__TASK BRIEF__. Count every line below that contains "lines", then give that count and nothing else.

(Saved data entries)
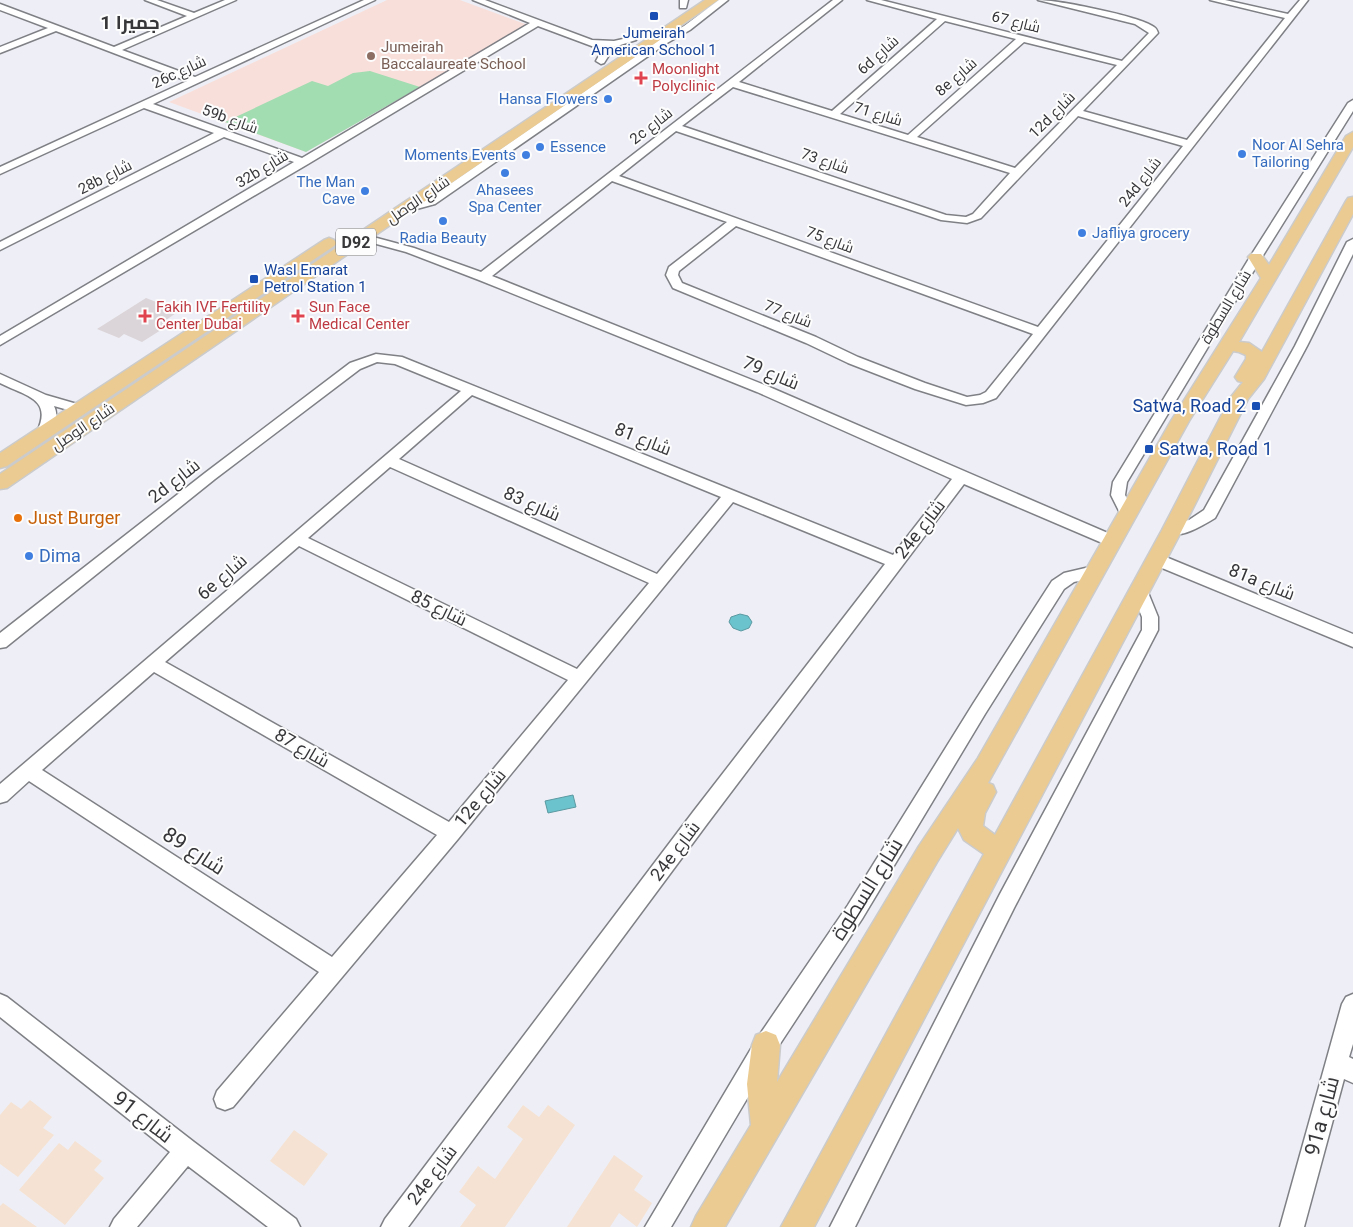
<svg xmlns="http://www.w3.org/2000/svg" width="1353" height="1227" font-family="Roboto,Cairo,sans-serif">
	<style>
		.industrial { fill: #f5e2d2 }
		.education { fill: #f9dfda }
		.green { fill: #a2dcb1 }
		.water { fill: #6bc3cd; stroke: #5b99a1 }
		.building { fill: #dbd4d8 }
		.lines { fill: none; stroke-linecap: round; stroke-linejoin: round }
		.minor-casing { stroke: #7f8086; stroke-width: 3 }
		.major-casing { stroke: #cbcbcc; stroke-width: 3 }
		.minor { fill: #fff; fill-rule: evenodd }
		.major { fill: #ebcb91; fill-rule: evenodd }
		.transit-dot { fill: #1a4fb4; stroke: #fdfdfe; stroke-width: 2 }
		.education-dot { fill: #8d6e63; stroke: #fdfdfe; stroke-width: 2 }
		.health-dot { fill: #e0444e; stroke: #fdfdfe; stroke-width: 2 }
		.shop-dot { fill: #3f7fe0; stroke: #fdfdfe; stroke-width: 2 }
		.food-dot { fill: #e8710a; stroke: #fdfdfe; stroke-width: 2 }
		.labels { text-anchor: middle; stroke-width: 4; stroke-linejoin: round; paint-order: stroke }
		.far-street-label { font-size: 15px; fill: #37373a; stroke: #fdfdfe }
		.far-transit-label { font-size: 15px; fill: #164399; stroke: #fdfdfe }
		.far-education-label { font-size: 15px; fill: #785e54; stroke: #fdfdfe; text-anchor: start }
		.far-health-label { font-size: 15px; fill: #be3a42; stroke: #fdfdfe; text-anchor: start }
		.far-shop-label { font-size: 15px; fill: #366cbe; stroke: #fdfdfe; text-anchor: end }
		.shield { fill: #fdfdfe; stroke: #727275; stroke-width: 1 }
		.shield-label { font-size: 16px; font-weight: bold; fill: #37373a }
		.street-label { font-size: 18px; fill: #37373a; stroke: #fdfdfe }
		.transit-label { font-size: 18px; fill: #164399; stroke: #fdfdfe; text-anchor: end }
		.food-label { font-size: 18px; fill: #c56008; stroke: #fdfdfe; text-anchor: start }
		.shop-label { font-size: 18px; fill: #366cbe; stroke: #fdfdfe; text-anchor: start }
		.far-district-label { font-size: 19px; font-weight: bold; fill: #37373a; stroke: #fdfdfe }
		.near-street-label { font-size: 21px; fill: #37373a; stroke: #fdfdfe }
	</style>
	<rect width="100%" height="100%" fill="#eeeff6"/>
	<path class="industrial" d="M30 1100 52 1117 43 1128 54 1135 18 1177 0 1164V1115L11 1102 21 1109Z
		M523 1105 539 1117 548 1105 575 1125 505 1227H460L476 1205 459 1192 478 1166 495 1179 523 1139 507 1127Z
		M294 1130 328 1154 304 1186 270 1161Z
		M75 1141 102 1161 94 1170 104 1178 65 1225 19 1190 59 1143 68 1150Z
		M614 1155 643 1176 634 1190 652 1203 637 1227 619 1213 610 1227H567Z
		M3 1203 37 1227H0V1206Z"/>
	<path class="education" d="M387 0H460L528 25 306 152 169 102Z"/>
	<path class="green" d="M370 71 420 87 306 152 225 122 312 81 328 86 353 73Z"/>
	<path class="water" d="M740 614 748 616 752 622 749 628 741 631 733 628 729 622 731 617Z
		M573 795 576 807 548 813 545 801Z"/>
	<path class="building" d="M146 298 179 311 166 320 172 323 142 342 124 334 119 338 97 329Z"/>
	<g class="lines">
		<g class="minor-casing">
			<path id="minor" d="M145 0H157L194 13 225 0H236L122 50 195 77 364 0H375L153 104 302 158 530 23 473 0H485L592 40 614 41 632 37 636 40 614 47 605 46 611 52 604 63 601 64 596 61 601 52 597 48 538 26 308 164 0 345V336L294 162 224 137 0 250V242L214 133 144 108 0 174V167L187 81 56 31 0 53V47L48 28 0 10V4L114 47 187 16Z
				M680 0H688L686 8H680Z
				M719 0H728L690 30 667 43 435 204 402 213 396 210 398 208 427 200 661 39 684 26Z
				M833 0H842L739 82 832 111 937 19 867 0H881L1122 61 1149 33 1135 24 1038 0C1057 0 1140 16 1154 27 1156 28 1157 30 1158 33L1083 111 1187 140 1285 18 1210 0H1225L1288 14 1300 0H1308L996 398 983 403 966 405 915 389 848 363 806 343 673 288 666 275 669 267 727 222 612 181 492 276 767 386 1117 537 1120 541 1117 545 1112 546 1107 545 964 484 707 824 408 1227H381L385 1219 693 812 885 564 733 502 458 839 233 1107 225 1110 217 1107 214 1099 217 1091 319 972 29 781 7 801 0 803V784L461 391 395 364 377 362 360 369 215 479 6 647 0 648V633L205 473 350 363 376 354 402 357 893 555 952 479 757 392 479 280 406 252 358 239 356 237 362 234 414 248 481 272ZM945 21 1016 39 908 135 840 114ZM1024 42 1117 65 1015 168 917 137ZM733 87 1010 173 973 214 966 217 946 215 682 126ZM1078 116 1183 146 1038 327 619 176 676 131 941 220 967 223 981 218ZM736 226 1033 334 986 392 980 395 967 397 925 383 858 357 816 337 682 283 678 275 679 271ZM472 395 721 497 657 574 399 459ZM390 467 649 583 577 669 308 538ZM299 546 568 680 449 822 165 662ZM154 672 437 835 332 957 42 770Z
				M1353 100V111L1262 257 1127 482 1125 495 1136 515 1133 519 1128 520 1123 519 1111 495 1113 482 1250 257 1348 103Z
				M1353 239V254L1307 346 1215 518C1202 526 1182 538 1167 534L1164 530 1167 526 1189 520 1204 510 1295 346 1347 242Z
				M0 374 46 395 84 406 86 409 84 412 79 413 54 406C59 416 55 426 49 435H39L37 432C53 398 25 396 0 383Z
				M1156 553 1353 634V647L1150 563 1148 559 1150 555Z
				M1094 566 1100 568 1102 572 1100 576 1074 582 1064 589 985 714 862 919 774 1053 671 1227H645L758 1037 848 905 973 704 1052 581 1064 573Z
				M1139 584 1145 586 1147 590 1158 617V630L1014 908 855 1227H830L1000 894 1142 630V617L1131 590 1133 586Z
				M0 994 7 997 194 1142 296 1219 300 1227H268L188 1166 137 1227H110L114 1219 170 1152 0 1017Z
				M1353 994V1044L1349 1057 1353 1059V1083L1344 1079 1304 1227H1280L1342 1004 1346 997Z"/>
		</g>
		<g class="major-casing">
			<path id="major" d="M705 0H718L7 488 0 489V474Z
				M1353 132V147L1239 342 1249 343 1262 352 1346 201 1348 198 1353 197V214L1264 379 1248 399 1182 530 814 1227H781L984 854 964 840 958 828 937 862 725 1227H691L696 1216 751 1125 747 1084 752 1045 756 1035 766 1031 776 1035 780 1045 777 1082 919 846 978 758 1171 421 1261 278 1248 257 1251 254H1261L1269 265 1346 136ZM1233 351 1239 352 1246 355V359L1235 377 1238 381 1243 382 1231 397 1162 530 995 835 983 826 985 813 996 792 993 785 988 783 1189 421Z
				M329 238 334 240 337 243 334 246 7 466 0 468V453L324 240Z"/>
		</g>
		<use href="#minor" class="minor"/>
		<use href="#major" class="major"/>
	</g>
	<g class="transit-dot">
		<rect x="649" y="11" width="10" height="10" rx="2.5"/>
		<rect x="249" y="274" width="10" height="10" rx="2.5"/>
		<rect x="1251" y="401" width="10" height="10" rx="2.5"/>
		<rect x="1144" y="444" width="10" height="10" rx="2.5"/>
	</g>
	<circle class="education-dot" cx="371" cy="56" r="5"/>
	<g class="health-dot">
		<path d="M638.5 70.5h5v5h5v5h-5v5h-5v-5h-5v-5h5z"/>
		<path d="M142.5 308.5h5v5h5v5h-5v5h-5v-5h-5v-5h5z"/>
		<path d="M295.5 308.5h5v5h5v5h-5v5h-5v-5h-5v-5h5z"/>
	</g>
	<g class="shop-dot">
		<circle cx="608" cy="99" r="5"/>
		<circle cx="540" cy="147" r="5"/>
		<circle cx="1242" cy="154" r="5"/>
		<circle cx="526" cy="155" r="5"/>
		<circle cx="505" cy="173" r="5"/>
		<circle cx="365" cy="191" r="5"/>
		<circle cx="443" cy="221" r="5"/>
		<circle cx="1082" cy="233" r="5"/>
		<circle cx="29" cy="556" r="5"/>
	</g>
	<circle class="food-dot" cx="18" cy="518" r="5"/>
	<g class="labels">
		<g class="far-street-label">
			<text transform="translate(1016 22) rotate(14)" y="5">شارع 67</text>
			<text transform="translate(878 55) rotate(-42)" y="5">6d شارع</text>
			<text transform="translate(179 72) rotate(-25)" y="5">26c شارع</text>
			<text transform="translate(956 77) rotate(-41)" y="5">8e شارع</text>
			<text transform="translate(878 114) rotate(17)" y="5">شارع 71</text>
			<text transform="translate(1052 115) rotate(-45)" y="5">12d شارع</text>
			<text transform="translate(230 119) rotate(20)" y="5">59b شارع</text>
			<text transform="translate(651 126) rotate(-38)" y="5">2c شارع</text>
			<text transform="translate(825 161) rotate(19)" y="5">شارع 73</text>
			<text transform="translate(262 169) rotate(-31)" y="5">32b شارع</text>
			<text transform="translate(105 177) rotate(-27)" y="5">28b شارع</text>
			<text transform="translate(1140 182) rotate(-52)" y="5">24d شارع</text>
			<text transform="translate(418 200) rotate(-34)" y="5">شارع الوصل</text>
			<text transform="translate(830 240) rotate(21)" y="5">شارع 75</text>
			<text transform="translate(1226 307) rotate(-59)" y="5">شارع السطوة</text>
			<text transform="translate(788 314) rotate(22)" y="5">شارع 77</text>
			<text transform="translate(83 427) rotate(-34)" y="5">شارع الوصل</text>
		</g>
		<g class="far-transit-label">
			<text x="654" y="38">Jumeirah<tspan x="654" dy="17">American School 1</tspan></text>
			<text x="264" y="275" text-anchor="start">Wasl Emarat<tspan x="264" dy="17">Petrol Station 1</tspan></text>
		</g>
		<g class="far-education-label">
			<text x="381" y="52">Jumeirah<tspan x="381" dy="17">Baccalaureate School</tspan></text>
		</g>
		<g class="far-health-label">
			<text x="652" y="74">Moonlight<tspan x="652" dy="17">Polyclinic</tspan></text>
			<text x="156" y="312">Fakih IVF Fertility<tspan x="156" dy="17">Center Dubai</tspan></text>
			<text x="309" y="312">Sun Face<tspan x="309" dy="17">Medical Center</tspan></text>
		</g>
		<g class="far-shop-label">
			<text x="598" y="104">Hansa Flowers</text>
			<text x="1252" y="150" text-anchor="start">Noor Al Sehra<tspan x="1252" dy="17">Tailoring</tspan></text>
			<text x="550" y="152" text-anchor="start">Essence</text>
			<text x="516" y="160">Moments Events</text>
			<text x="355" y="187">The Man<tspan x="355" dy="17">Cave</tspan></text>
			<text x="505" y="195" text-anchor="middle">Ahasees<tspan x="505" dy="17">Spa Center</tspan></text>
			<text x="1092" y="238" text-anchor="start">Jafliya grocery</text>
			<text x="443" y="243" text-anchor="middle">Radia Beauty</text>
		</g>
		<rect class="shield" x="336" y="228.5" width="40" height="27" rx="4"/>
		<g class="shield-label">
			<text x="356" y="248">D92</text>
		</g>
		<g class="street-label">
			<text transform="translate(771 373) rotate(23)" y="6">شارع 79</text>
			<text transform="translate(643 439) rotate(22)" y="6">شارع 81</text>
			<text transform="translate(174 481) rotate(-38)" y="6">2d شارع</text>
			<text transform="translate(532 504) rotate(24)" y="6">شارع 83</text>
			<text transform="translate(920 529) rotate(-52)" y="6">24e شارع</text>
			<text transform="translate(222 577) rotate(-41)" y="6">6e شارع</text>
			<text transform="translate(1262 582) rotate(22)" y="6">81a شارع</text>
			<text transform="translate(439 608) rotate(26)" y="6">شارع 85</text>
			<text transform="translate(302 748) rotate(30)" y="6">شارع 87</text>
			<text transform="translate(480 798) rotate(-50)" y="6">12e شارع</text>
			<text transform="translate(675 851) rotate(-53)" y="6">24e شارع</text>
			<text transform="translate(432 1175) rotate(-53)" y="6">24e شارع</text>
		</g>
		<g class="transit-label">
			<text x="1246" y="412">Satwa, Road 2</text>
			<text x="1159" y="455" text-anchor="start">Satwa, Road 1</text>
		</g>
		<g class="food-label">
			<text x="28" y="524">Just Burger</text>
		</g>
		<g class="shop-label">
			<text x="39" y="562">Dima</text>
		</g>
		<g class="far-district-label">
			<text x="130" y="29">جميرا 1</text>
		</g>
		<g class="near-street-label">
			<text transform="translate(194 851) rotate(33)" y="7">شارع 89</text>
			<text transform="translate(867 889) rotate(-58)" y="7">شارع السطوة</text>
			<text transform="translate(1322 1116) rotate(-75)" y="7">91a شارع</text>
			<text transform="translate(143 1117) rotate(38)" y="7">شارع 91</text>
		</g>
	</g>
</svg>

__YOUR SOLUTION__. 2